2. Socio-Economic Factors. According to a typical left-right spectrum, this should be the key influence on party formation and influence, with socio-economic groups organising themselves politically in order to represent their interests in parliament. Perhaps the deciding factor behind the lack of a powerful extreme left party in NZ.

3. Political Culture. This is a very difficult concept in political science: Trying to define political culture has been described as being like ‘nailing a pudding to a wall’. However it is a concept which has lasting influence and appeal. It used to be referred to as ‘socialisation’ – the way that people were initiated into the way politics is done in their society. Phenomena like distrust of  ‘Kingmaker’ parties in NZ, caused by negative previous experience with them, can only be put down to something like political culture.

And as for which factor is most important: As you can see from the brief examples above, they all seem to be important – in different ways and at different times.

So now we know that NZ and Germany have a similar electoral system and which parties are represented in the German parliament compared to in NZ. What strikes us or is puzzling when we look at both parliaments from a comparative perspective?

1. There is no FDP-equivalent ‘Kingmaker Party’ in the New Zealand House of Representatives.

This is by far the most puzzling aspect of the NZ Parliament from a comparative perspective.

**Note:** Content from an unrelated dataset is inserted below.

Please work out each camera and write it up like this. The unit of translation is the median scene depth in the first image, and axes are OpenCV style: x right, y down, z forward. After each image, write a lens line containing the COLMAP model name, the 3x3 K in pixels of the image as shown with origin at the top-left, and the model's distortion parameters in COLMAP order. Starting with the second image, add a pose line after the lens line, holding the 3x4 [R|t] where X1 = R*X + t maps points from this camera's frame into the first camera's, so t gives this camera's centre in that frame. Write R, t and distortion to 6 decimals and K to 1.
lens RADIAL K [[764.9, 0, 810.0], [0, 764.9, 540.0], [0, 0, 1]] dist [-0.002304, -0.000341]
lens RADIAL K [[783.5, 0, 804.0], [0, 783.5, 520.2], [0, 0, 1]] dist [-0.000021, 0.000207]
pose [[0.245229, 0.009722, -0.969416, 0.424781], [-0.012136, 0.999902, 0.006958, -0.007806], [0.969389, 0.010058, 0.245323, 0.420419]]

As noted in a previous post, the FDP has successfully positioned itself as a centrist kingmaker party which has policies compatible with those of both major parties. As such, it has in the past formed coalitions with both SPD and CDU/CSU and been in government for longer than either of them, or any other party in the German Bundestag.

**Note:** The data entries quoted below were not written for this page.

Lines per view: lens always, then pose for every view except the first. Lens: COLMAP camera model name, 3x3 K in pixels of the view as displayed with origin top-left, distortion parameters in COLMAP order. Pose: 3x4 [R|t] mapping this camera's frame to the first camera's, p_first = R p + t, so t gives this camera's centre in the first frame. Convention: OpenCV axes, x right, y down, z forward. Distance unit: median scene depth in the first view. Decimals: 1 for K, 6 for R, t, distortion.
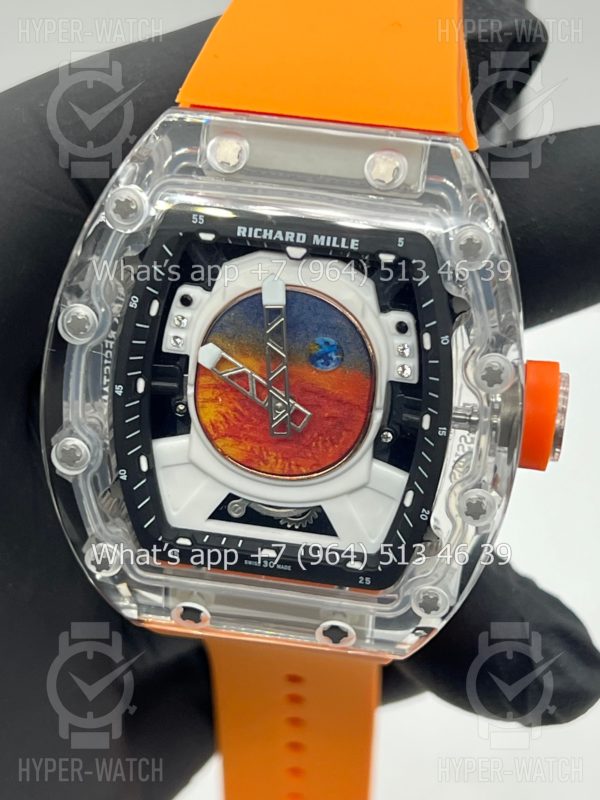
lens RADIAL K [[1912.2, 0, 300.0], [0, 1912.2, 400.0], [0, 0, 1]] dist [0.402973, -0.058620]
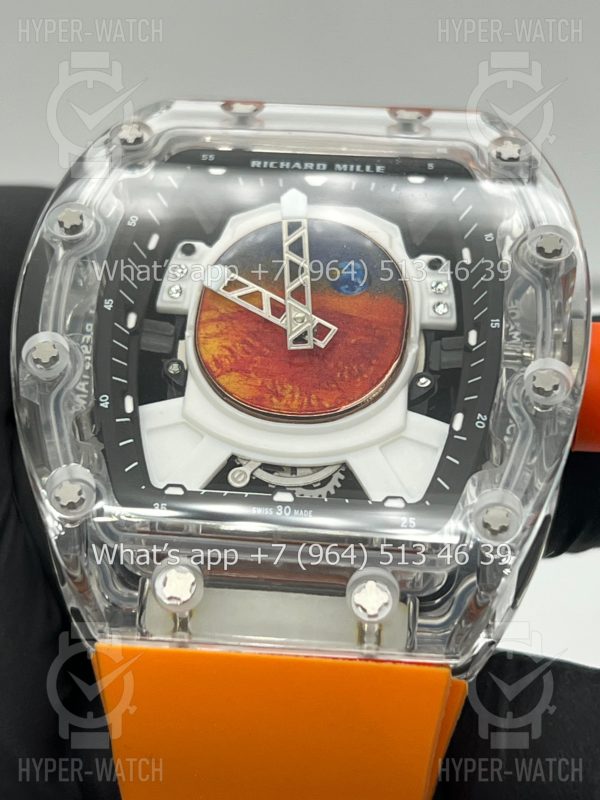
lens RADIAL K [[1912.2, 0, 300.0], [0, 1912.2, 400.0], [0, 0, 1]] dist [0.402973, -0.058620]
pose [[0.994311, 0.051876, 0.093028, -0.086263], [0.037222, 0.649095, -0.759797, 0.662356], [-0.099799, 0.758937, 0.643471, 0.476320]]
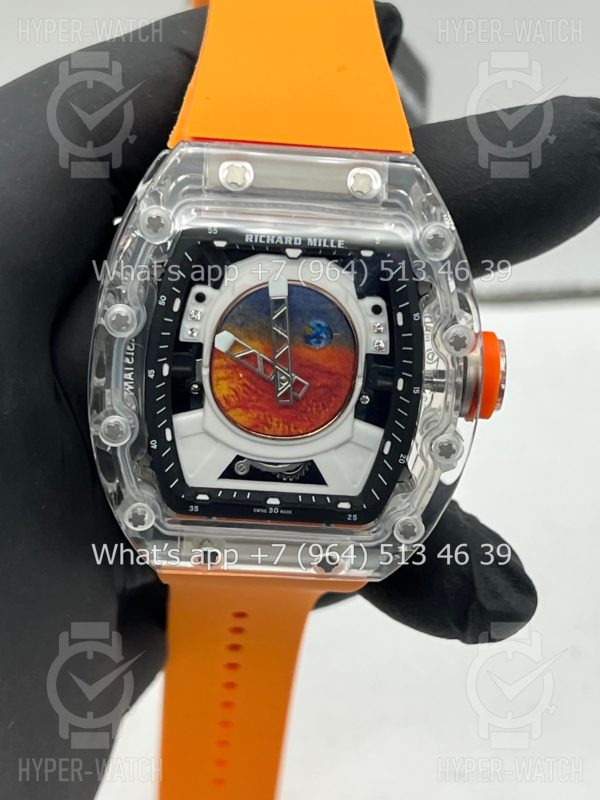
lens RADIAL K [[1912.2, 0, 300.0], [0, 1912.2, 400.0], [0, 0, 1]] dist [0.402973, -0.058620]
pose [[0.982550, -0.062397, 0.175219, -0.213930], [0.065703, 0.997753, -0.013122, 0.033184], [-0.174006, 0.024405, 0.984442, -0.210301]]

Why is there no such party in NZ? It looks, after all, to be a successful and appealing franchise. For answers, look to Winston Peters and NZ First. The first MMP election and its drawn-out coalition building phase had the public seeing a ‘Kingmaker’ as ‘holding the country to ransom’ or ‘the tail wagging the dog’, perhaps damning the concept of a centrist kingmaker party for some time.

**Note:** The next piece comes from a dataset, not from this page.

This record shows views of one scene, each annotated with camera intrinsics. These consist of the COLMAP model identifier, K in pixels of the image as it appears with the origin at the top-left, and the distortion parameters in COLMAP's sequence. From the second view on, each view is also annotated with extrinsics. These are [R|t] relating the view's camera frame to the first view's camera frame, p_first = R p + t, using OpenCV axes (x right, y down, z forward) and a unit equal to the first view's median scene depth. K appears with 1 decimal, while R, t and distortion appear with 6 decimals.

2. New Zealand has no extreme Left Party.

The German Left Party can be seen as something of a historic relic; a leftover from Communist East Germany. However, it is now also represented in several West German state parliaments and therefore has a broader appeal than might otherwise be assumed.

But New Zealand politics have no equivalent, and there seems to be no call for an equivalent to the Left Party. To speculate on why: The lack of a strong organised labour movement; Lack of industry and therefore large concentrations of workers in single areas.

3. The NZ Maori Party.

Germany has no parties openly organised along racial lines; the only possible exception being those aligned with the neo-nazi movement. None of these is represented in the Bundestag, although unfortunately some are in state parliaments.

The Bundestag and some state parliaments (Landtage) do allow for special dispensation for minorities – they do not have to clear the five-percent-threshold but only win the proportion of votes equivalent to one seat. However, there are no seats reserved in the Bundestag or Landtagen for minorities.

4. NZ First/United Future/Progressive Parties.

The German electoral system has, like NZ’s, a five-percent-threshold which parties must clear to be represented in Parliament. However it does not have the direct mandate rule which gives parties their proportion of seats in the House if they directly win one electorate seat, even if this proportion is less than five percent.

This rules out parties such as those named above, whose popularity depend so much on one person, which do not clear the five percent threshold, and without a direct mandate in an electoral seat would not be represented in Parliament.